→ **Page excerpt**:
Researchers at the University of Maryland School of Medicine (UMSOM) and the U.S. Food and Drug Administration (FDA) have received a nearly $2 million federal grant to conduct a clinical trial to help determine the pathway that leads to a common cause of blindness, primary open angle glaucoma. It will study how blood flow to the eye’s retina affects the onset and progression of the disease, which could eventually lead to new tests and treatments for the condition.

The grant was awarded by the National Eye Institute to principal investigator Osamah Saeedi, MD, associate professor of Ophthalmology and Visual Sciences at UMSOM. Saeedi is also director of the Glaucoma Division and director of clinical research in the department.

Osamah Saeedi, MD

Open angle glaucoma is the most common type of glaucoma, which causes irreversible blindness and vision loss. The condition affects 4 million Americans, many of whom do not know they have the disease until it has advanced and caused severe vision impairment. Increased pressure in the eye damages the optic nerve leading to a permanent loss of nerve cells. Vision loss from glaucoma results from progressive damage to the optic nerve. While lowering eye pressure is the only available treatment, poor blood flow to the eye and nerve cells in the eye is also associated with the disease.

→ **Supplied records**:
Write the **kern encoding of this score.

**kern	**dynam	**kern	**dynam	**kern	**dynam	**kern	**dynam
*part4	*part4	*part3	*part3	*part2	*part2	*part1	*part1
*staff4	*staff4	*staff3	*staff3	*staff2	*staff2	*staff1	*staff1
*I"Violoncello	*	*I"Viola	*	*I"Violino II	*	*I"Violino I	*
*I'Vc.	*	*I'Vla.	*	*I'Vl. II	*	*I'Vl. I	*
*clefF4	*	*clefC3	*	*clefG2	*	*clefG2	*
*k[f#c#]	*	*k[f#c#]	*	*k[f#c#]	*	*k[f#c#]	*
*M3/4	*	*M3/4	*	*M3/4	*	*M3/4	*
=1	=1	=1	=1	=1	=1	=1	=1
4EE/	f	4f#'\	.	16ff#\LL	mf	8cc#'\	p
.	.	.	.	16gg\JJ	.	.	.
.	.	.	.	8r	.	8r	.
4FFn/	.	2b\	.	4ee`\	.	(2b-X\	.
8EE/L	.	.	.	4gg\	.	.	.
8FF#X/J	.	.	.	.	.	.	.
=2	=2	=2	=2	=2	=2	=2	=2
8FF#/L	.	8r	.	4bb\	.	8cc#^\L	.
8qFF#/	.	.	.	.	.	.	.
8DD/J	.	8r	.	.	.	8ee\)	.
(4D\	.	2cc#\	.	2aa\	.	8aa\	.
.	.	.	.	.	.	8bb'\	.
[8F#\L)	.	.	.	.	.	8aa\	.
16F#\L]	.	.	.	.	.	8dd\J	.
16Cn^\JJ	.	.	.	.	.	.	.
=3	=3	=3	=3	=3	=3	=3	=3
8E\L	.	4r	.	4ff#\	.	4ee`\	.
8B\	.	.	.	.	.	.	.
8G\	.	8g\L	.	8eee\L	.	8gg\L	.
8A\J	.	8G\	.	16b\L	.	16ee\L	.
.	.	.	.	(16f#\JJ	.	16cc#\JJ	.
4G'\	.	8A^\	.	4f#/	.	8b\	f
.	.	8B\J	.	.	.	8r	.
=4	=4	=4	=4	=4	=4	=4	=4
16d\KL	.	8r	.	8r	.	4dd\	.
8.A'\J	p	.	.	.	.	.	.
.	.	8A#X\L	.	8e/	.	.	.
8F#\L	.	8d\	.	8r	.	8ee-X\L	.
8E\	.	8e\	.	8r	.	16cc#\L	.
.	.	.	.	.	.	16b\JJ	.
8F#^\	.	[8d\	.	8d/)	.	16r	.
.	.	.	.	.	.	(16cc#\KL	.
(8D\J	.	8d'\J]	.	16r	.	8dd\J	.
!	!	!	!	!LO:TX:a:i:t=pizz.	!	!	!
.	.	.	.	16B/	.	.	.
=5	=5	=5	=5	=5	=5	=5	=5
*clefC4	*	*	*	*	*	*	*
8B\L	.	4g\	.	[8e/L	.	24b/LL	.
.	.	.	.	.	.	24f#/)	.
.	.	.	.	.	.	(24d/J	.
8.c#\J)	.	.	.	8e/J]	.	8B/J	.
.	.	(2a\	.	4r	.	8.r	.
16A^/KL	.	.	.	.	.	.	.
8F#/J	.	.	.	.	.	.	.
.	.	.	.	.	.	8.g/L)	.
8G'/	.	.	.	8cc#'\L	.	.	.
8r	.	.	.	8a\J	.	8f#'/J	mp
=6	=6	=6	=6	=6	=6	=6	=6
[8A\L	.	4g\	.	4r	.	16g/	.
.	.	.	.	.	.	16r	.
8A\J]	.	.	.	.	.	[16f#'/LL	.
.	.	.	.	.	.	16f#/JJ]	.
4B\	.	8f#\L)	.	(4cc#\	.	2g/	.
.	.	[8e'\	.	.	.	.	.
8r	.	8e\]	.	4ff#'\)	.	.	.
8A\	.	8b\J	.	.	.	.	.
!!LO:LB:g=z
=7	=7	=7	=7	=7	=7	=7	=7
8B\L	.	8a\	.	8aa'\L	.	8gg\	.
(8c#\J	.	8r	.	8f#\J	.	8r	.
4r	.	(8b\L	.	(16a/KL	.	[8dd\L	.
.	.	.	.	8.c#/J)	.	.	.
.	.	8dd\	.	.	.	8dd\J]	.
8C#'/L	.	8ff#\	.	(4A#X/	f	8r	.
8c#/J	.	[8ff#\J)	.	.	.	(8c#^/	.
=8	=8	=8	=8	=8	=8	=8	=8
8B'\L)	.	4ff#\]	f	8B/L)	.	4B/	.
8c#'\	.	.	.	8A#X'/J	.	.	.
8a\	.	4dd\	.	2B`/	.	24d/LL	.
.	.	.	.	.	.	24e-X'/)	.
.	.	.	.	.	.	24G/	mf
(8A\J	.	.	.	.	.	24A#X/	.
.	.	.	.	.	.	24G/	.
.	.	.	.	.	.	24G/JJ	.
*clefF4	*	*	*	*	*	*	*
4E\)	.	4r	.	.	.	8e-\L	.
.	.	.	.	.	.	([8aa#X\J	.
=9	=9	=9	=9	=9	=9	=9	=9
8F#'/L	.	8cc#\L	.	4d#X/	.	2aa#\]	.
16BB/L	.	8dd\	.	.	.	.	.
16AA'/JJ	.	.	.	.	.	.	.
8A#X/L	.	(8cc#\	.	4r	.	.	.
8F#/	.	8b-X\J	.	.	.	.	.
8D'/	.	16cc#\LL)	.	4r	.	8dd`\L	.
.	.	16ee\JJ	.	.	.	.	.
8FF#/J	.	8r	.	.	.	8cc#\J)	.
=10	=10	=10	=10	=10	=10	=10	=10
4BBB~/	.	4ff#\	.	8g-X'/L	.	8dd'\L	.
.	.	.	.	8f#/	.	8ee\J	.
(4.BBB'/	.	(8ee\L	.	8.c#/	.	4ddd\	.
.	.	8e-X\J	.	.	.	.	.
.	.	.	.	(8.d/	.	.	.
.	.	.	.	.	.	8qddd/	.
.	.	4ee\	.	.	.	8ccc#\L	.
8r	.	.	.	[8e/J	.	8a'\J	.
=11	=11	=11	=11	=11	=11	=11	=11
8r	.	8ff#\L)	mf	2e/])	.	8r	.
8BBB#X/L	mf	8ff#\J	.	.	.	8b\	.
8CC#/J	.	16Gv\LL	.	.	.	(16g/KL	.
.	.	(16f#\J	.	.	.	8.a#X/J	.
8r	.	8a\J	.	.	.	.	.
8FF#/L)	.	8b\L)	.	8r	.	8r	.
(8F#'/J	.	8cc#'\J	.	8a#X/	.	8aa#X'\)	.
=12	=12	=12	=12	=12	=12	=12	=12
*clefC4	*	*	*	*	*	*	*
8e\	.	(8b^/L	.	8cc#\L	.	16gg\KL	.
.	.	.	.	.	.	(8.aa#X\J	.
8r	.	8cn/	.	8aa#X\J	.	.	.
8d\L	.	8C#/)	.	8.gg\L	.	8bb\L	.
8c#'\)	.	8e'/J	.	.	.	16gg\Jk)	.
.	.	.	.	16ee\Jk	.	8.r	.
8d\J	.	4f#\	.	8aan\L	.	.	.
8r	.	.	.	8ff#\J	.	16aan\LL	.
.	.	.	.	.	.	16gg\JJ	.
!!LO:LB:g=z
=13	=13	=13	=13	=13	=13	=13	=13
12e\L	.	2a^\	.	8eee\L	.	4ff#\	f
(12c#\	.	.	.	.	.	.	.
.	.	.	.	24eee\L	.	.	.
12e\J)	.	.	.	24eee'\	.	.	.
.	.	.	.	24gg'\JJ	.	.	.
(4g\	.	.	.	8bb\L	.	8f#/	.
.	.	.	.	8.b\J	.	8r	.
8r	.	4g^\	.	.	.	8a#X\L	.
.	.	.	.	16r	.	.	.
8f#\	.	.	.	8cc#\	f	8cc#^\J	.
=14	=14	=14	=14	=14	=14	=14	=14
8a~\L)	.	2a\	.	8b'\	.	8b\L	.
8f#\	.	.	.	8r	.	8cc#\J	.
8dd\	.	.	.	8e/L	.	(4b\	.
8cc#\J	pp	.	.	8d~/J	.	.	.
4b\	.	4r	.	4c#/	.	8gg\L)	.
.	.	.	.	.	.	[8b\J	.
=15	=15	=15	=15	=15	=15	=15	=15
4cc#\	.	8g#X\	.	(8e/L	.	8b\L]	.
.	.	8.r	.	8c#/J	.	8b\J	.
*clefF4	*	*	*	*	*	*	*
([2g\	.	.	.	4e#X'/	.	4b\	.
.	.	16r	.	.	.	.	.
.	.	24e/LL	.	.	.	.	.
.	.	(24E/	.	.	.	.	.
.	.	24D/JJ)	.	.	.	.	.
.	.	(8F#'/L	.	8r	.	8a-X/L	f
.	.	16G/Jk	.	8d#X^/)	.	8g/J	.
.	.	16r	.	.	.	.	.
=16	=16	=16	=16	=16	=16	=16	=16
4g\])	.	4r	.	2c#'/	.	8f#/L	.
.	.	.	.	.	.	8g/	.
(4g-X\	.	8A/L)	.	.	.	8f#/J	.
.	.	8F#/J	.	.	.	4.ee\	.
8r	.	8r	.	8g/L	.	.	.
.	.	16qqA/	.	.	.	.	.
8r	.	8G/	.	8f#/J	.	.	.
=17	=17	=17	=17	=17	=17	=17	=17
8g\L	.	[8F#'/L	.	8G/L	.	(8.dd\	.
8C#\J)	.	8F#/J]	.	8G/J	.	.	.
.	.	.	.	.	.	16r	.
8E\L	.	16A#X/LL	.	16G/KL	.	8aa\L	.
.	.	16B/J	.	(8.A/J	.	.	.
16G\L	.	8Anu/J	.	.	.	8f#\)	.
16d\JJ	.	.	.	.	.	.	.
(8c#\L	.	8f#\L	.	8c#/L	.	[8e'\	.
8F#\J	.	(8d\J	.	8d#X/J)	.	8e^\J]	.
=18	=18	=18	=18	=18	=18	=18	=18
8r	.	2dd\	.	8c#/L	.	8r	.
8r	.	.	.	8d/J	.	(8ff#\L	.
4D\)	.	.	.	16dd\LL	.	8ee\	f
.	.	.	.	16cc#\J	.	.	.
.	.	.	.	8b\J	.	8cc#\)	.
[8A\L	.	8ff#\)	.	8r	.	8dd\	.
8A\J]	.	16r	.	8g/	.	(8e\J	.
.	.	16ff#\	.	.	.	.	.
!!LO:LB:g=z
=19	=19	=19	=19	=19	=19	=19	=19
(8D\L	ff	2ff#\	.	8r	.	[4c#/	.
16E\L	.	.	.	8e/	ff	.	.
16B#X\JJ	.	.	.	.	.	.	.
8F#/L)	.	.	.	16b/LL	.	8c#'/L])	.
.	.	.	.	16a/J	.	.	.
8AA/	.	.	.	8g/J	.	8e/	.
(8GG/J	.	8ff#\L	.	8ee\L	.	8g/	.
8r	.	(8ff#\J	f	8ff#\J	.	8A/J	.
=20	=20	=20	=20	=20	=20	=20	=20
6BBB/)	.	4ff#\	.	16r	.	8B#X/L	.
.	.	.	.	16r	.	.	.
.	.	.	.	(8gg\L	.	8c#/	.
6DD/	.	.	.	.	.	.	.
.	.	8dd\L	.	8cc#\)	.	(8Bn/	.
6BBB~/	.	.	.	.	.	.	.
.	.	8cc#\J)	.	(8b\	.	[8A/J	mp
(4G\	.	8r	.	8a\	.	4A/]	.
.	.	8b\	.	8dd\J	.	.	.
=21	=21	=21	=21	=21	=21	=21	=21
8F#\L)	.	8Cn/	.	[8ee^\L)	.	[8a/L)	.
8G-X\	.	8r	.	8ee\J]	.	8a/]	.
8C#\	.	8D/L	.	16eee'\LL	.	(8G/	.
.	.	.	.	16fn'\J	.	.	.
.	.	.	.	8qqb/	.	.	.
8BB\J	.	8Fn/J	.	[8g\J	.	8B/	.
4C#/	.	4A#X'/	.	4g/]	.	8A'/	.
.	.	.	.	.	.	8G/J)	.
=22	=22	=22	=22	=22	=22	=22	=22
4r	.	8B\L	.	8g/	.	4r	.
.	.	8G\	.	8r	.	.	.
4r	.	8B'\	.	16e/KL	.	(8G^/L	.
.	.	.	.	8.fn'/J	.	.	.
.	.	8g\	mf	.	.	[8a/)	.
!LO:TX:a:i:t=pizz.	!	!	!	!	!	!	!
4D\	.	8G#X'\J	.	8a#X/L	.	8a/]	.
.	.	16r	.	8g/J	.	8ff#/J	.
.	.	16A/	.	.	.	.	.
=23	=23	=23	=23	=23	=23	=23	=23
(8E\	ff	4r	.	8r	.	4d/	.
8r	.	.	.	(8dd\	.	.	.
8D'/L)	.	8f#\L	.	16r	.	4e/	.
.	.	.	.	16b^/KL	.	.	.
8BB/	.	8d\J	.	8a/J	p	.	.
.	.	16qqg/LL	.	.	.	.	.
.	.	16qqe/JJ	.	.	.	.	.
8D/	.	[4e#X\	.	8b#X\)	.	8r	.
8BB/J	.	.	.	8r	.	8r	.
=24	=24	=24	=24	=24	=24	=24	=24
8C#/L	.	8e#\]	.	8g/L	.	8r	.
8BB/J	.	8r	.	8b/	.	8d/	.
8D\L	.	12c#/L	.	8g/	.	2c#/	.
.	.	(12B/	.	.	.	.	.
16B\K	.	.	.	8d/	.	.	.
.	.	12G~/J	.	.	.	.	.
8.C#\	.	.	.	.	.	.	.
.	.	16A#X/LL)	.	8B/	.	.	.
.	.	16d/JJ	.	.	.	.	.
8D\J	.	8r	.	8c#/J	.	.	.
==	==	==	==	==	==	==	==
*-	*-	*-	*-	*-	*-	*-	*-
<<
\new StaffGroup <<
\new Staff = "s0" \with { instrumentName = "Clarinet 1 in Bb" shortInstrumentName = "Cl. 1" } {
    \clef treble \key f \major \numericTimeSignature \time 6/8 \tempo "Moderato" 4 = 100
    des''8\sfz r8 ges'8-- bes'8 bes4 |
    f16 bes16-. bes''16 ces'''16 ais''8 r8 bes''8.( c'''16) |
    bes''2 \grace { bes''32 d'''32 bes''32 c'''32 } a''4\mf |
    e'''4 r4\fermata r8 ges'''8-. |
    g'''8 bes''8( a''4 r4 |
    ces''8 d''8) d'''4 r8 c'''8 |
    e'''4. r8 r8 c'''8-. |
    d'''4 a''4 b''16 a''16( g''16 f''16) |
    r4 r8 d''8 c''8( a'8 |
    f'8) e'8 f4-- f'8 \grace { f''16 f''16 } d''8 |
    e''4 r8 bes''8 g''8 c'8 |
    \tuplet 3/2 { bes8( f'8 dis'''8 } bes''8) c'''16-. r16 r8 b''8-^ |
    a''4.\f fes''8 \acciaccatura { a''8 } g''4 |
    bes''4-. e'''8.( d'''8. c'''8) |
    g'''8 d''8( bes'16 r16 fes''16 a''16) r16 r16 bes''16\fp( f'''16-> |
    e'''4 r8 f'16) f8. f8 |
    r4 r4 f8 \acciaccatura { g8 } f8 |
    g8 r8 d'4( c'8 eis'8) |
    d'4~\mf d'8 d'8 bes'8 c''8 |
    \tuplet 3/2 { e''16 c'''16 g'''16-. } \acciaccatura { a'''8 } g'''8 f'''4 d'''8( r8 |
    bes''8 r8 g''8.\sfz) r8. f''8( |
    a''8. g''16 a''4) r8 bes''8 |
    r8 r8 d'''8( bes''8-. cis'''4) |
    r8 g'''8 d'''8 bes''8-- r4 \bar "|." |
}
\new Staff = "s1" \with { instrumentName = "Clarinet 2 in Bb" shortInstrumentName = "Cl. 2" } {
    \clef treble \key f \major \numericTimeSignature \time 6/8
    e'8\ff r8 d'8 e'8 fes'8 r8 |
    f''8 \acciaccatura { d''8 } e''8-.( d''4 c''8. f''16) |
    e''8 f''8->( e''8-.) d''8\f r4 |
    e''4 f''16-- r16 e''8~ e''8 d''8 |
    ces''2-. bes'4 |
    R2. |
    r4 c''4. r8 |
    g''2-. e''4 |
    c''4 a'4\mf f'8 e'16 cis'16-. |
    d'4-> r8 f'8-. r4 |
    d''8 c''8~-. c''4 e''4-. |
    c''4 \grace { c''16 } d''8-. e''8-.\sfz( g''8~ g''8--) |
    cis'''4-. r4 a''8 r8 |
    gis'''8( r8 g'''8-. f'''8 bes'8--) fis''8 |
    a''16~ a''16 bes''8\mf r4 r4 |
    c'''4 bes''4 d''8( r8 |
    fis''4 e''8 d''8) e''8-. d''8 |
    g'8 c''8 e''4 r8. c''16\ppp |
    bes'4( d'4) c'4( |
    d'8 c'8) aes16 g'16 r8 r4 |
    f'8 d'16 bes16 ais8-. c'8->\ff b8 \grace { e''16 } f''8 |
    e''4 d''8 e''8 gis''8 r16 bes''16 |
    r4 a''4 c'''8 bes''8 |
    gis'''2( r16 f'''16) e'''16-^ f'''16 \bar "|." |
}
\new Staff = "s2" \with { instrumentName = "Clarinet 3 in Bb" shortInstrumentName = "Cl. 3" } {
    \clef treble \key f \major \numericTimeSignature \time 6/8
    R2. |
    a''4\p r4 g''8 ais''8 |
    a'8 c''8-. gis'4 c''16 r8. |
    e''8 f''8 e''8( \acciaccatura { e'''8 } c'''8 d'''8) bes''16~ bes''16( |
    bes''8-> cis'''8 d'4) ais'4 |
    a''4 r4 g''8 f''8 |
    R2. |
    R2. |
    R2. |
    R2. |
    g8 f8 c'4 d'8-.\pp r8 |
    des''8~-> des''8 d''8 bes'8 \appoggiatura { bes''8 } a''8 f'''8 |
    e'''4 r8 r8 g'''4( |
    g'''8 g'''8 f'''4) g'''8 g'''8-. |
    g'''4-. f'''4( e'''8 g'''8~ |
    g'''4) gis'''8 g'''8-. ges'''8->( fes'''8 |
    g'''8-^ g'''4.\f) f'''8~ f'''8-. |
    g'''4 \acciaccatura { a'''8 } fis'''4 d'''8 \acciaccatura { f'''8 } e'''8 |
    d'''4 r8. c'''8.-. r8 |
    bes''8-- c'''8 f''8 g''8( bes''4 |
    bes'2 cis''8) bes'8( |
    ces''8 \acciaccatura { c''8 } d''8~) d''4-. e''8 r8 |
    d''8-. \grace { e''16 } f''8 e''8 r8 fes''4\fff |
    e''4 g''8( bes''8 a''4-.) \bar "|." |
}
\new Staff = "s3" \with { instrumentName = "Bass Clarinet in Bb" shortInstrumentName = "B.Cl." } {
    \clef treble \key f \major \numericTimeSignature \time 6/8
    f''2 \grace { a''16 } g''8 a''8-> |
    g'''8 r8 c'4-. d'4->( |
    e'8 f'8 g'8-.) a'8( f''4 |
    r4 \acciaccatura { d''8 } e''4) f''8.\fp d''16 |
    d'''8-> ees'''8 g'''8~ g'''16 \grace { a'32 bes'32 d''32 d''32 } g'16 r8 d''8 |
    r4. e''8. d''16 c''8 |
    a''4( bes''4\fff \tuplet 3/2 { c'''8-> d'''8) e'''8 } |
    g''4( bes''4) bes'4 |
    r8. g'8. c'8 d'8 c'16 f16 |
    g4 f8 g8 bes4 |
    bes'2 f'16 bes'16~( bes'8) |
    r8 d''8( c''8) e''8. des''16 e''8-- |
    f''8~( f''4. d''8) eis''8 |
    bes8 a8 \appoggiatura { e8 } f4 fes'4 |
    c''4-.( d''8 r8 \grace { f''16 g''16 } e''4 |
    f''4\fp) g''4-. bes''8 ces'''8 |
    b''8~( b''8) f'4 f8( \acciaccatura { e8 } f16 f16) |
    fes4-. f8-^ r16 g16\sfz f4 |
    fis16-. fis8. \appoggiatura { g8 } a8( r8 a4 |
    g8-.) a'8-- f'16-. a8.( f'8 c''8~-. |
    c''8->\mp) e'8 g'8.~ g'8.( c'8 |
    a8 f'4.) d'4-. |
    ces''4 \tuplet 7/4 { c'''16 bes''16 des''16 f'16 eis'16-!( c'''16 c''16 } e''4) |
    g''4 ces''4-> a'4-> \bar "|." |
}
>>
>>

→ **Problem set**:
**a)** In the glaucoma grant article, how many Americans does open angle glaucoma affect?
**b)** Please continue the glaucoma grant article from its last sentence.
You won't need the lines to do this.

→ **Results**:
**a)** 4 million Americans.

**b)**
“There is strong evidence that impaired blood flow is involved in the development and progression of primary open angle glaucoma,” said Saeedi. “We aim to see what role this may play in the loss of neurons in the optic nerve and retina that are vital for vision.”

He is collaborating on the research with Daniel Hammer, PhD, deputy director of the Division of Biomedical Physics at the FDA, and FDA visiting scientist Zhuolin Liu, PhD.

Saeedi and his FDA collaborators will employ the use of innovative imaging modalities to measure retinal blood flow down to the level of the individual red blood cell. They will be using sophisticated laser imaging technologies called erythrocyte mediated angiography flowmetry (EMAf) and multimodal adaptive optics (mAO). Both techniques allow for the highly accurate and precise measurement of retinal blood flow, even in tiny capillaries.

“The adaptive optics system in our FDA laboratory uses an imaging mode called optical coherence tomography, which is similar to what is used in some ophthalmic clinics, but unlike those systems, we’re able to achieve cellular-level resolution,” said Hammer.

An example of cellular-level resolution — imaging retinal ganglion cells in the inner retina — was pioneered by Liu in her postdoctoral work at Indiana University. Building upon that previous work, the UMSOM-FDA team hopes to image both cells and capillaries important in the progression of the disease.

“Our aim is to explore and quantify many characteristics of the neurovascular unit of ganglion cells and the capillaries that nourish them,” said Liu. “In developing new disease biomarkers based upon high resolution imaging, we hope to foster greater patient access to innovative medical device technology.”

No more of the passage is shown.